No real reasoning comes to mind does it?"

 

Obama has no ability to do anything regarding Prop 8, even if he wanted to, he has, legally, no jurisdiction.  Right now, it has been declare *unconstitutional twice* - and over years ago, but is still tied up in the courts.  I know a gay couple that was together for 36+ years and others who would have liked to get married.

The only ones that can do anything are same sex couples who would like to get married (who filed the lawsuit against it) and the people that sponsored the bill that took away civil rights in California (who are fighting in court to keep the marriage ban in place.)

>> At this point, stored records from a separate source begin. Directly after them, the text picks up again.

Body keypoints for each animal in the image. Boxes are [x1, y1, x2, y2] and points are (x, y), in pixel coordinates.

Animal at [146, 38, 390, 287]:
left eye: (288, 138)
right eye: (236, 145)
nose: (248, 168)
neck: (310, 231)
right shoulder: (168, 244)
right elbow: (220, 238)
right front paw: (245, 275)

Currently, it is still tied up in the courts – and may make it’s way to the US Supreme Court – which is kinda scary – cause there are some nut jobs on there. (Remember Dred Scott.)

It seems like your not familiar with the particular legislation hsitory of that law.

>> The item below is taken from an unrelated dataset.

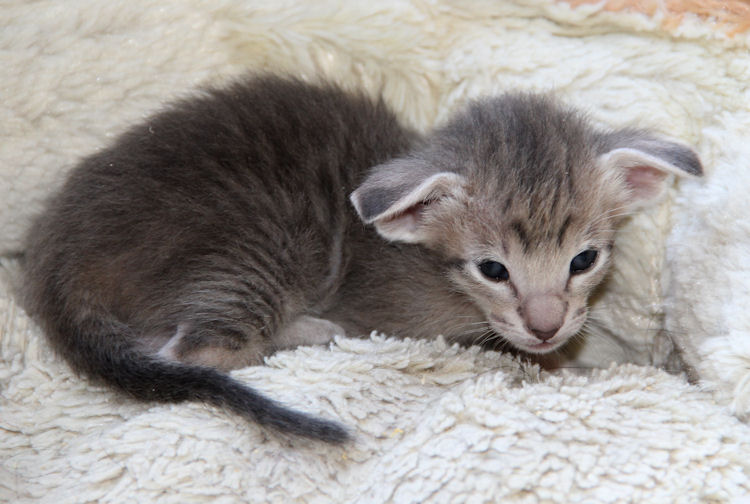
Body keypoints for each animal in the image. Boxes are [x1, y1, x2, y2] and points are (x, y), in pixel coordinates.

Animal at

It was ruled unconsitutional then the white house declared  "We believe it's unconstituional, and therefore we don't plan to appeal."   The law is tied up in the courts only becaue other groups won the right to appeal when the federal government declines to appeal.

This is in comparison to DADT, which WAS appealed repeatidly.  When asked why he appealed Obama said "I do have an obligation to make sure that I’m following some of the rules. I can’t simply ignore laws that are out there, I’ve got to work to make sure that they are changed."

 

He went from the span of a month or two of saying "I have to appeal every unconstituional law because it''s the law" to "I'm not going to defend it because it's unconsitutional."

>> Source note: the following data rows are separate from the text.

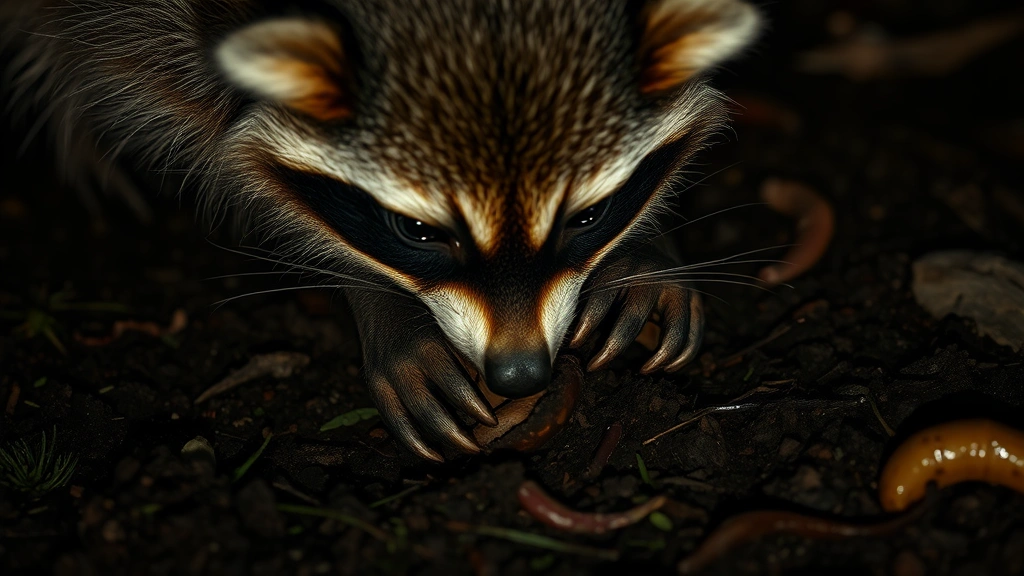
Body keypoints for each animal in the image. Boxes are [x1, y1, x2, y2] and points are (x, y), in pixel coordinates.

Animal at [1, 0, 761, 460]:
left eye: (587, 216)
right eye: (415, 229)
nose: (519, 374)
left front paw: (641, 248)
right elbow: (228, 150)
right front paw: (383, 307)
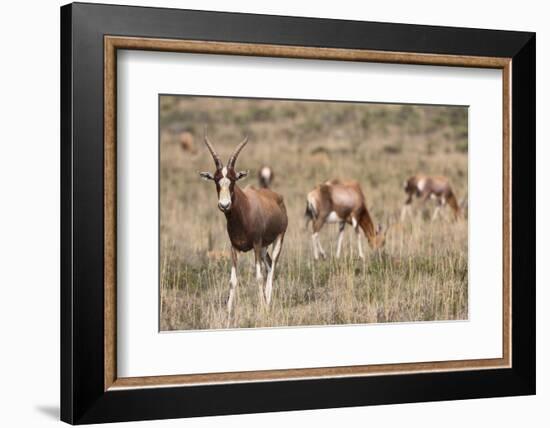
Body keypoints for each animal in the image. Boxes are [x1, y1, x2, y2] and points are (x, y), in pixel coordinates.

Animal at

Hmm, a little while ago you didn’t even know which Proposition it was.

You can not be talking about Prop 8 because –in the first place the White house would not appeal *declaring unconstutional* thus null and void a law they do not agree with- Prop 8 *takes away rights* that Obama (And Barry Goldwater, Ford, Carter, Clinton, Barbara Bush etc.) wants’ people to have - that is every adult has the right to legally marry the person they love.

And the second, Obama has no jurisdiction over California law.  He is not a resident, nor seeking to have a same-sex marriage nor was he a sponsor of Prop 8.  Those are the only people who can.  Obama has NO legal standing on Prop 8 – he can’t do anything about it.

Where are you getting this misinformation?



 

Really not sure I see any point of Consol over PC's since Kinect, Wii and other alternative ways to play have been abandoned. 

Top 50 'most fun' game list coming soon!

 

Tell me a funny joke!

Zappykins said:
Kasz216 said:
Zappykins said:

"I mean, I'd give Obama a break if it wasn't for the fact that he specifically refused to appeal Prop 8 or 9 or whatever the homophobic California law was.  He let that one go though.

So why'd he fight against DADT being unconsitutional, but not the California Prop?

No real reasoning comes to mind does it?"

 

 

The President of the United States.  He specifically stopped defense of DOMA as well.

http://www.huffingtonpost.com/2011/02/23/obama-doma-unconstitutional_n_827134.html

Not the case that would of increased gay rights though.



Spam replaced by GLOMP



FDR wanted socialized healthcare for the country. Doesn't sound bad to me if the median household income is around $40,000 to $50,000. Sucks that France, Germany and England got a taste of what he had planned for us and we are stuck with the blood sucking banks running everything over here.